This morning, I saw David Cameron on his way to negotiate the treaty on the bail-out of the Eurozone. He looked surprisingly calm, given the worries of the last fortnight: Britain has announced its worst economic figures since the Second World War; Egypt’s economy is collapsing; Syria is approaching civil war; Iran has taken another step towards the bomb, and has sent a mob to ransack the British Embassy; and now the Prime Minister is drawn again into the European crisis. Britain is not in the Euro-zone, has no intention of joining, and is not a major contributor to the rescue package. But Europe is our closest neighbour and trading partner. And the European Union has been, for decades, a phenomenon which has divided and traumatised the Conservative party. So while the Prime Minister’s priority in this treaty negotiation is to minimise damage to our own economy, he also hopes to get some powers back from Brussels.
How hard should he push for concessions? Might Merkel and Sarkozy understand the depth of British feeling about over-regulation, and make a gracious gesture? Or would they feel blackmailed at a vulnerable time and respond bitterly? Would they feel they need our support (to enforce their rules through the European court, for example)? Or would they feel they can do without us? And if they ignored us, and made the treaty as an inner group of seventeen, would this mean only a couple of amendments which affected the Euro-zone, but were irrelevant to Britain? Or might the seventeen impose budget rules, unify their labour laws, and financial laws, and create an inner bloc, which would undermine British services, without our influence? Are the French and Germans themselves divided over the European Commission, the nation state, and nations’ obligations to each other? And what will become of the Euro-zone? A group of sixteen countries, if Greece leaves? Or eighteen, if someone else joins? Or no-one, if the whole thing collapses? Would Greece’s departure make the zone more credible, or would it topple the rest of the system as it goes?
These, and a dozen other questions, including the views of his own back-benchers, haunt the Prime Minister’s strategy. None are a closed set of clear questions, with only two answers from which he has only to select a single combination, and derive a single policy. If he could say confidently, ‘the Treaty is an existential threat, we can stop it, and Europe won’t resent our attempt'; or conversely, ‘the Treaty isn’t a threat, we can’t stop it, and Europe would resent our attempt’, he would be certain whether or not to stop it. But, instead he may feel that the Treaty is a potential threat without being certain how severe; that Britain has some power to stop it but our leverage is weak; that Europe will resent it but it is not clear how seriously or how dangerously; and that there may be merit even in a veto that fails. Meanwhile, the global context in which he is working, continues to deteriorate.

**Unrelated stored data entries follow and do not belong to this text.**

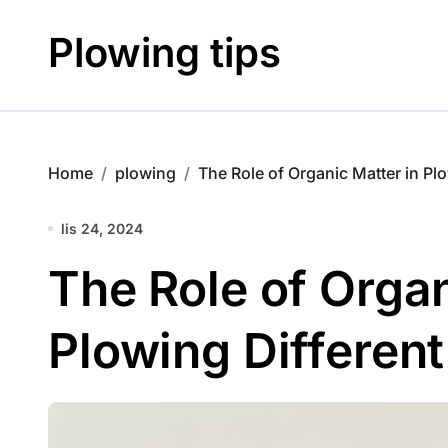
Skip
to
Plowing tips
content
Home
plowing
The Role of Organic Matter in Plo
lis 24, 2024
The Role of Organ
Plowing Different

After eighteen months of international conferences and policy papers, seminars and rescue packages, Europe has not stabilised. Greece is still unwilling to leave the Euro, and still unwilling to make the reforms to avoid leaving the Euro; Italy, our third largest economy, is struggling to borrow at affordable rates. The market continues to fret and lose and profit, and Germany continues to become every day more powerful than its neighbours. Day by day, the risks, not just for Portugal, but for Britain, and even the United States, increase. The price of failure now seems many times deeper and harsher than anything we have experienced in the last five years. But what is the magic formula which can reassure the markets now? Stability mechanisms, Euro-bonds, credit-easing, Chinese sovereign wealth support, and supply side reforms? Financial integration and budgetary supervision? And how much money is required now? One trillion? Three trillion? Unlimited guarantees from the European Central Bank?
What will European governments and their tax-payers accept? What is the limit to their self-sacrifice, altruism, and commitment to the project? And can we even be sure what effect Europe has on the British economy? Is it simply a stifling restrictive environment which costs us eight billion pounds in lost competitiveness, and another eight billion pounds in membership fees, and which we could leave, while shedding regulations, and keeping our free access to markets? Or might Europe prevent us from following the Swiss lead of free trade without membership? And are we sunk so deep into the European economy (with three millions jobs and fifty per cent of our trade dependent on Europe) that Britain could hardly survive outside the Union?
Cameron will do his best to bring Britain out of this particular Treaty negotiation, and protect us from this particular crisis. But Britain’s strategy and approach in Europe and the world, over the next decades, must ultimately be rooted in a public debate. We, as citizens, need to drive the detailed, vigorous questioning, which alone can determine the balance of our dreams, our income, and our interests. It will not be easy to create or recreate such a political culture. But we cannot allow, indefinitely, our relationship to our closest neighbors to be reduced to the calculations of economists, the improvisations of statesmen, and a simple ‘yes’ or ‘no’ on a referendum paper.